Accordingly, returning to a theme he's already emphasized repeatedly over this WYD week – the figure of Nonna Rosa again looming large in his mind – the pontiff led a noontime Angelus on the balcony of the Archbishop's Residence in Rio on this feast of the patrons of grandparents, Saints Joachim and Anne, the grandparents of Jesus, before yet another massive crowd:
Dear Brothers and Sisters, Dear Friends,

I give thanks to Divine Providence for bringing me here to the city of São Sebastião do Rio de Janeiro. I offer heartfelt thanks to Archbishop Orani Tempesta and to each of you for your warm welcome, which demonstrates your affection for the Successor of Peter. I would be happy if my visit to this city were to renew, in each one of you, your love for Christ and his Church and your joy in being one with him, belonging to the Church and being committed to offering a living witness to the faith.
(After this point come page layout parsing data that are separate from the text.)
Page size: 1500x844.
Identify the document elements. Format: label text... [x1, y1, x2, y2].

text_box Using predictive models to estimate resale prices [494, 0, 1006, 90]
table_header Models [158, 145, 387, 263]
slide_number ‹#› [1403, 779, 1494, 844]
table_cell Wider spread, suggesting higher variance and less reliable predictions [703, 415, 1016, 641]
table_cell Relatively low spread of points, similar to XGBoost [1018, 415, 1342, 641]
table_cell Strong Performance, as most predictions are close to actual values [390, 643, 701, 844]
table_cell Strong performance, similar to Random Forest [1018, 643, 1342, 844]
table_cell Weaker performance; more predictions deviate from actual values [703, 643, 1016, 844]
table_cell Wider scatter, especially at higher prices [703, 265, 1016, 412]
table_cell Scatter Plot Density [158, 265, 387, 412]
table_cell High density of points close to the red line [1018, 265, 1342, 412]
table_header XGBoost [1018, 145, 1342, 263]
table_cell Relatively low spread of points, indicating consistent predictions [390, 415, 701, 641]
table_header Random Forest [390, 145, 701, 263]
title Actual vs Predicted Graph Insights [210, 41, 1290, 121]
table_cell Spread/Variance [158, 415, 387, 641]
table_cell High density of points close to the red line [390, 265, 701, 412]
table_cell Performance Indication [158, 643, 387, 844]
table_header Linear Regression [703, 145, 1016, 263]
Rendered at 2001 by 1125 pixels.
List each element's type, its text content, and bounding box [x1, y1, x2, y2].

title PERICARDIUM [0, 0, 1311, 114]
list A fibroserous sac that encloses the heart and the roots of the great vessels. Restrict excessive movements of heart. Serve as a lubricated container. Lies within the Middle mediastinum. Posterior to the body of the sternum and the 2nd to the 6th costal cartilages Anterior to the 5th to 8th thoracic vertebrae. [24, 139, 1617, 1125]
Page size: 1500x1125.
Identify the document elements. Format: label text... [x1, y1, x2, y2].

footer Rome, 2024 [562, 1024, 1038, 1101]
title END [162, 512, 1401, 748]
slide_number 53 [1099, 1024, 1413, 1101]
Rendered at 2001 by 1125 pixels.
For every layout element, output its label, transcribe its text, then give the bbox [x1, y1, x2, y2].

The Angelus prayer is a beautiful popular expression of the faith. It is a simple prayer, recited at three specific times during the day. It thus punctuates the rhythm of our daily activities: in the morning, at midday, and at sunset. But it is an important prayer. I encourage each of you to recite it, along with the Hail Mary. It reminds us of a luminous event which transformed history: the Incarnation, the moment when the Son of God became man in Jesus of Nazareth.

Today the Church celebrates the parents of the Virgin Mary, the grandparents of Jesus, Saints Joachim and Anne. In their home, Mary came into the world, accompanied by the extraordinary mystery of the Immaculate Conception. Mary grew up in the home of Joachim and Anne; she was surrounded by their love and faith: in their home she learned to listen to the Lord and to follow his will. Saints Joachim and Anne were part of a long chain of people who had transmitted their love for God, expressed in the warmth and love of family life, down to Mary, who received the Son of God in her womb and who gave him to the world, to us. How precious is the family as the privileged place for transmitting the faith! Speaking about family life, I would like to say one thing: today, as Brazil and the Church around the world celebrate this feast of Saints Joachim and Anne, Grandparents Day is also being celebrated. How important grandparents are for family life, for passing on the human and religious heritage which is so essential for each and every society! How important it is to have intergenerational exchanges and dialogue, especially within the context of the family. The Aparecida Document says, “Children and the elderly build the future of peoples: children because they lead history forward, the elderly because they transmit the experience and wisdom of their lives” (No. 447). This relationship and this dialogue between generations is a treasure to be preserved and strengthened! In this World Youth Day, young people wish to acknowledge and honour their grandparents. They salute them with great affection and they thank them for the ongoing witness of their wisdom.

And now, in this Square, in all the surrounding streets, and in those homes that are experiencing this moment of prayer with us, we feel like one big family, and we turn to Mary, that she may protect our families and make them places of faith and love in which the presence of Jesus, her Son, is felt.